* [Reading text]:
* * * * * * *
Indeed, word of Schumer’s hunting exploits was greeted with astonishment on both sides of the simmering gun control wars, in which Schumer came of age as a central player. His work on the Brady Bill’s handgun restriction turned him into, literally, a National Rifle Association poster child. The NRA’s favorite image pictures Schumer grinning under bright blue earmuffs as he demonstrates the deadliness of a stubby assault weapon.

“He just must have needed Nelson's vote very badly to do that,” said Tom King, the president of the New York State Rifle and Pistol Association, who called Schumer “patently anti-gun.”

Schumer says, however, that he favors only common sense and regionally varied restrictions on guns, and he has long bragged of winning, at summer camp, an NRA sharpshooting prize with a .22 rifle.

“It surprised me he went out with Ben Nelson shooting, but it doesn’t surprise me that he shot a couple of birds,” said Jim Kessler, a former Schumer aide who later founded Americans for Gun Safety, a gun control group that was later folded into the group Third Way. “In 1994, if Chuck thought the way to win the assault weapons ban vote was to go out and hunt with [former Democratic Rep.] Bill Brewster of Oklahoma and shoot three birds, he would have done it.”

Schumer and Nelson differ slightly about the origins of the hunting trip. Schumer recalls Nelson telling him, in the spring, “You have to come out.”

“I’ve always wanted to go hunting,” he said.

“I thought he was kidding at first; I said 'sure,’” Nelson said. “And I finally said, 'If you are serious, I can arrange this.' And he was, and so I did.”

Schumer and Nelson also shot skeet. They also tooled around on ATVs, with Schumer’s wife, former New York City Transportation Commissioner Iris Weinshall, hanging onto the back of Nelson’s vehicle. (Her city job hadn’t involved much off-roading.) Schumer posed with his dead quarry, though he left it for Nelson to dress, before they retired to the lodge for a lunch of pheasant.
* * * * * * *
* [Dataset records]:
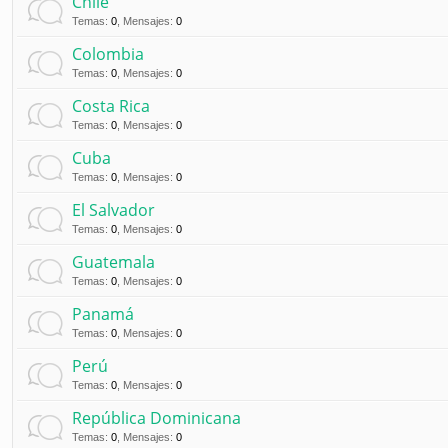
Chile
Temas
:
0
,
Mensajes
:
0
Colombia
Temas
:
0
,
Mensajes
:
0
Costa Rica
Temas
:
0
,
Mensajes
:
0
Cuba
Temas
:
0
,
Mensajes
:
0
El Salvador
Temas
:
0
,
Mensajes
:
0
Guatemala
Temas
:
0
,
Mensajes
:
0
Panamá
Temas
:
0
,
Mensajes
:
0
Perú
Temas
:
0
,
Mensajes
:
0
República Dominicana
Temas
:
0
,
Mensajes
:
0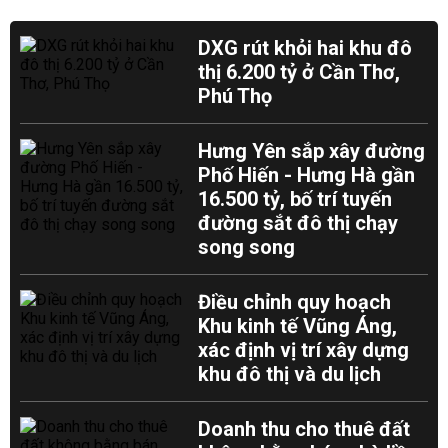
DXG rút khỏi hai khu đô
thị 6.200 tỷ ở Cần Thơ,
Phú Thọ
Hưng Yên sắp xây đường
Phố Hiến - Hưng Hà gần
16.500 tỷ, bố trí tuyến
đường sắt đô thị chạy
song song
Điều chỉnh quy hoạch
Khu kinh tế Vũng Áng,
xác định vị trí xây dựng
khu đô thị và du lịch
Doanh thu cho thuê đất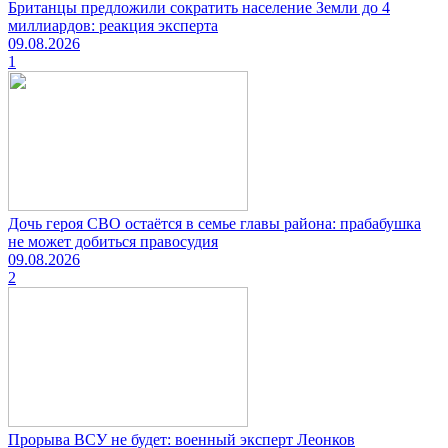
Британцы предложили сократить население Земли до 4
миллиардов: реакция эксперта
09.08.2026
1
Дочь героя СВО остаётся в семье главы района: прабабушка
не может добиться правосудия
09.08.2026
2
Прорыва ВСУ не будет: военный эксперт Леонков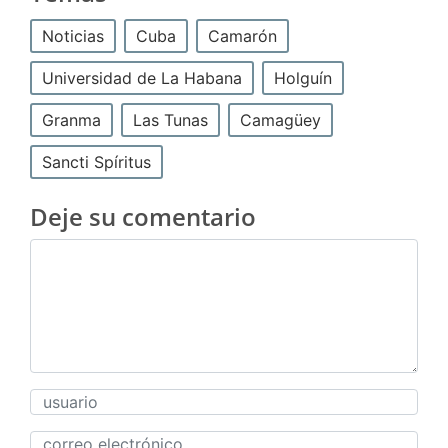
Noticias
Cuba
Camarón
Universidad de La Habana
Holguín
Granma
Las Tunas
Camagüey
Sancti Spíritus
Deje su comentario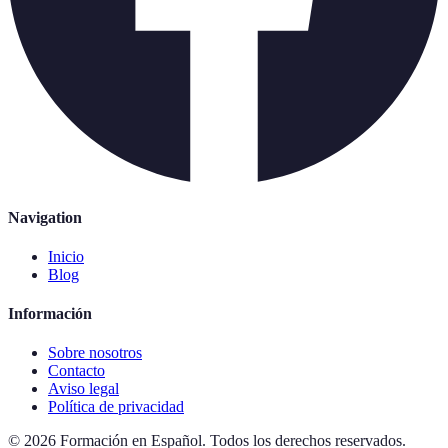
Navigation
Inicio
Blog
Información
Sobre nosotros
Contacto
Aviso legal
Política de privacidad
©
2026
Formación en Español
.
Todos los derechos reservados.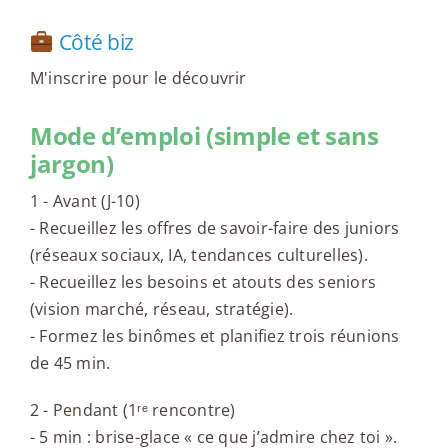
Côté biz
M'inscrire pour le découvrir
Mode d’emploi (simple et sans
jargon)
1 - Avant (J-10)
- Recueillez les offres de savoir-faire des juniors
(réseaux sociaux, IA, tendances culturelles).
- Recueillez les besoins et atouts des seniors
(vision marché, réseau, stratégie).
- Formez les binômes et planifiez trois réunions
de 45 min.
2 - Pendant (1ʳᵉ rencontre)
- 5 min : brise-glace « ce que j’admire chez toi ».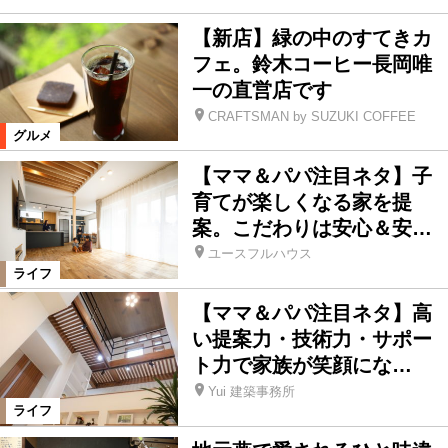
【新店】緑の中のすてきカ
フェ。鈴木コーヒー長岡唯
一の直営店です
CRAFTSMAN by SUZUKI COFFEE
グルメ
【ママ＆パパ注目ネタ】子
育てが楽しくなる家を提
案。こだわりは安心＆安…
ユースフルハウス
ライフ
【ママ＆パパ注目ネタ】高
い提案力・技術力・サポー
ト力で家族が笑顔にな…
Yui 建築事務所
ライフ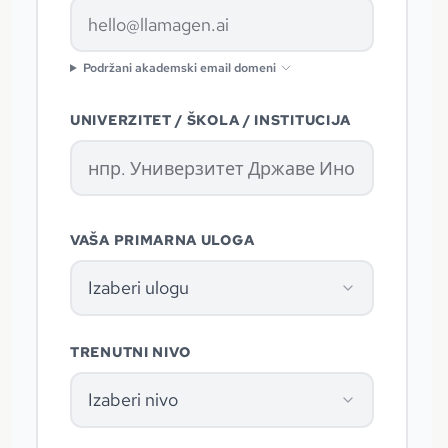
Podržani akademski email domeni
UNIVERZITET / ŠKOLA / INSTITUCIJA
VAŠA PRIMARNA ULOGA
Izaberi ulogu
TRENUTNI NIVO
Izaberi nivo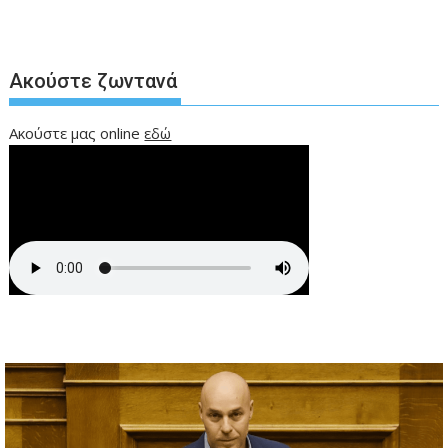
Ακούστε ζωντανά
Ακούστε μας online
εδώ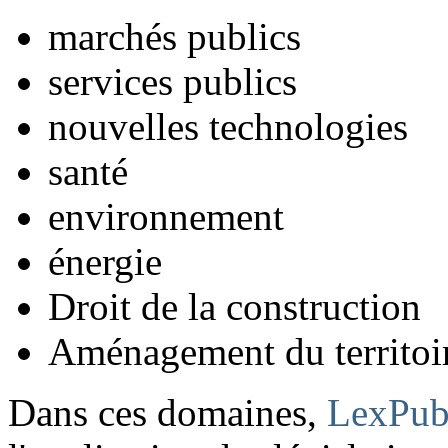
marchés publics
services publics
nouvelles technologies
santé
environnement
énergie
Droit de la construction
Aménagement du territoi
Dans ces domaines,
LexPub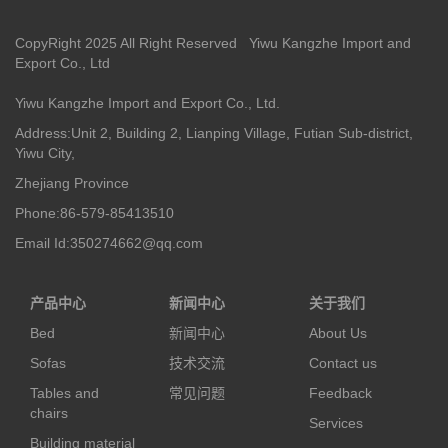
CopyRight 2025 All Right Reserved Yiwu Kangzhe Import and
Export Co., Ltd
Yiwu Kangzhe Import and Export Co., Ltd.
Address:Unit 2, Building 2, Lianping Village, Futian Sub-district,
Yiwu City,
Zhejiang Province
Phone:86-579-85413510
Email Id:350274662@qq.com
产品中心
新闻中心
关于我们
Bed
新闻中心
About Us
Sofas
技术交流
Contact us
Tables and
常见问题
Feedback
chairs
Services
Building material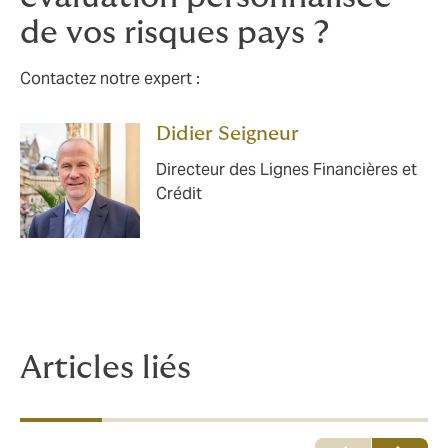
de vos risques pays ?
Contactez notre expert :
Didier Seigneur
Directeur des Lignes Financières et
Crédit
Articles liés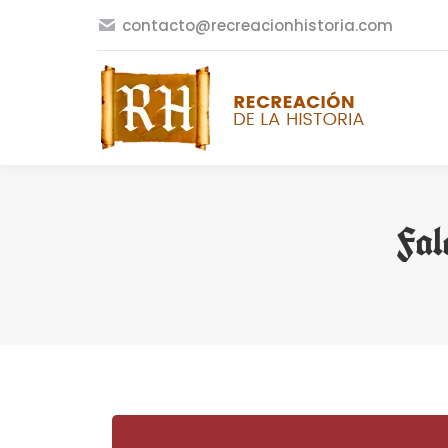
contacto@recreacionhistoria.com
Fal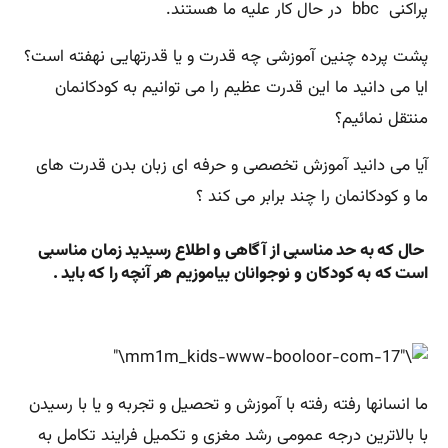
پراکنی bbc در حال کار علیه ما هستند.
پشت پرده چنین آموزشی چه قدرت و یا قدرتهایی نهفته است؟
ایا می دانید ما این قدرت عظیم را می توانیم به کودکانمان
منتقل نمائیم؟
آیا می دانید آموزش تخصصی و حرفه ای زبان بدن قدرت های
ما و کودکانمان را چند برابر می کند ؟
حال که به حد مناسبی از آگاهی و اطلاع رسیدید زمان مناسبی
است که به کودکان و نوجوانان بیاموزیم هر آنچه را که باید .
ما انسانها رفته رفته با آموزش و تحصیل و تجربه و یا با رسیدن
با بالاترین درجه عمومی رشد مغزی و تکمیل فرایند تکامل به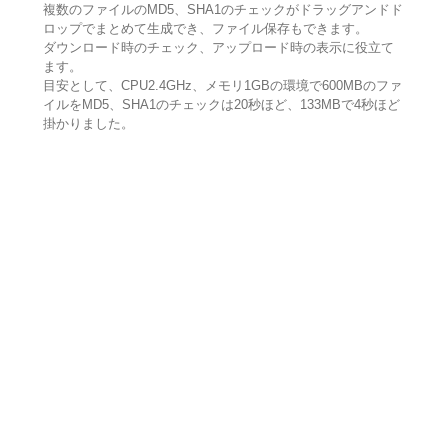
複数のファイルのMD5、SHA1のチェックがドラッグアンドド
ロップでまとめて生成でき、ファイル保存もできます。
ダウンロード時のチェック、アップロード時の表示に役立て
ます。
目安として、CPU2.4GHz、メモリ1GBの環境で600MBのファ
イルをMD5、SHA1のチェックは20秒ほど、133MBで4秒ほど
掛かりました。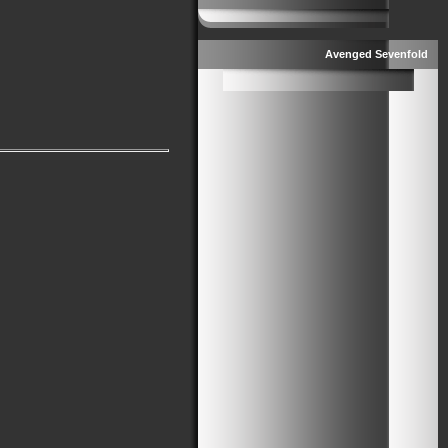
Avenged Sevenfold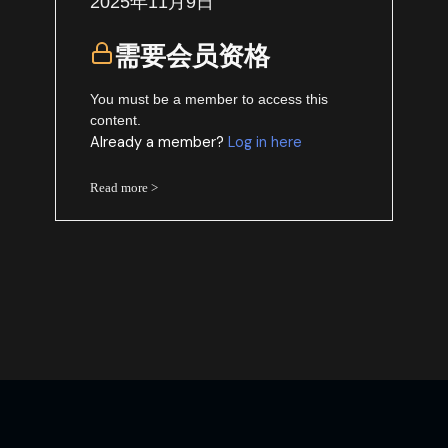
2025年11月9日
需要会员资格
You must be a member to access this
content.
Already a member?
Log in here
Read more >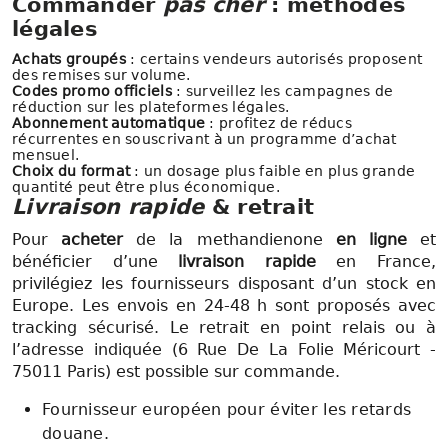
Commander
pas cher
: méthodes
légales
Achats groupés
: certains vendeurs autorisés proposent
des remises sur volume.
Codes promo officiels
: surveillez les campagnes de
réduction sur les plateformes légales.
Abonnement automatique
: profitez de réducs
récurrentes en souscrivant à un programme d’achat
mensuel.
Choix du format
: un dosage plus faible en plus grande
quantité peut être plus économique.
Livraison rapide
& retrait
Pour
acheter
de la methandienone
en ligne
et
bénéficier d’une
livraison rapide
en France,
privilégiez les fournisseurs disposant d’un stock en
Europe. Les envois en 24-48 h sont proposés avec
tracking sécurisé. Le retrait en point relais ou à
l’adresse indiquée (6 Rue De La Folie Méricourt -
75011 Paris) est possible sur commande.
Fournisseur européen pour éviter les retards
douane.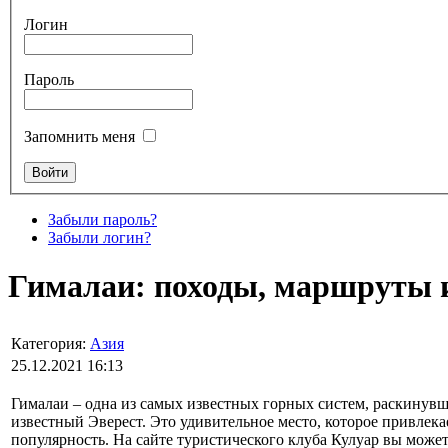
Логин
Пароль
Запомнить меня
Забыли пароль?
Забыли логин?
Гималаи: походы, маршруты и
Категория:
Азия
25.12.2021 16:13
Гималаи – одна из самых известных горных систем, раскинувша
известный Эверест. Это удивительное место, которое привлек
популярность. На сайте туристического клуба Кулуар вы може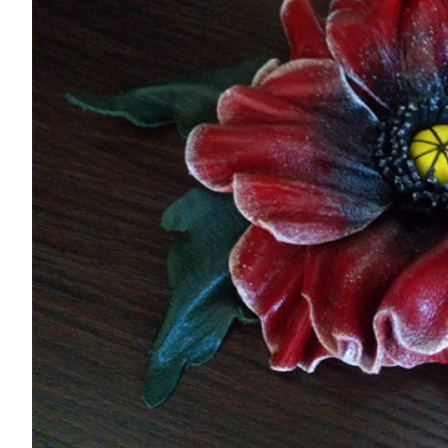
500 ₽.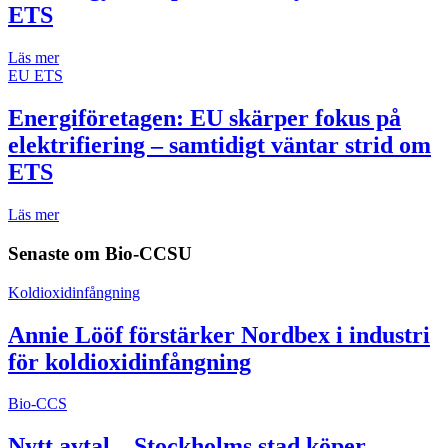
ETS
Läs mer
EU ETS
Energiföretagen: EU skärper fokus på
elektrifiering – samtidigt väntar strid om
ETS
Läs mer
Senaste om
Bio-CCSU
Koldioxidinfångning
Annie Lööf förstärker Nordbex i industri
för koldioxidinfångning
Bio-CCS
Nytt avtal – Stockholms stad köper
* * * * * * *
* [Problems to work on]:
a) In the Schumer excerpt, what did Schumer and Nelson have for lunch at the lodge?
b) Please echo the stretch of the Schumer excerpt from "Indeed, word of" through "stubby assault weapon.".
The rows are separate material and have nothing to do with the Schumer excerpt.

* [Solutions to the tasks]:
a) Pheasant.

b)
Indeed, word of Schumer’s hunting exploits was greeted with astonishment on both sides of the simmering gun control wars, in which Schumer came of age as a central player. His work on the Brady Bill’s handgun restriction turned him into, literally, a National Rifle Association poster child. The NRA’s favorite image pictures Schumer grinning under bright blue earmuffs as he demonstrates the deadliness of a stubby assault weapon.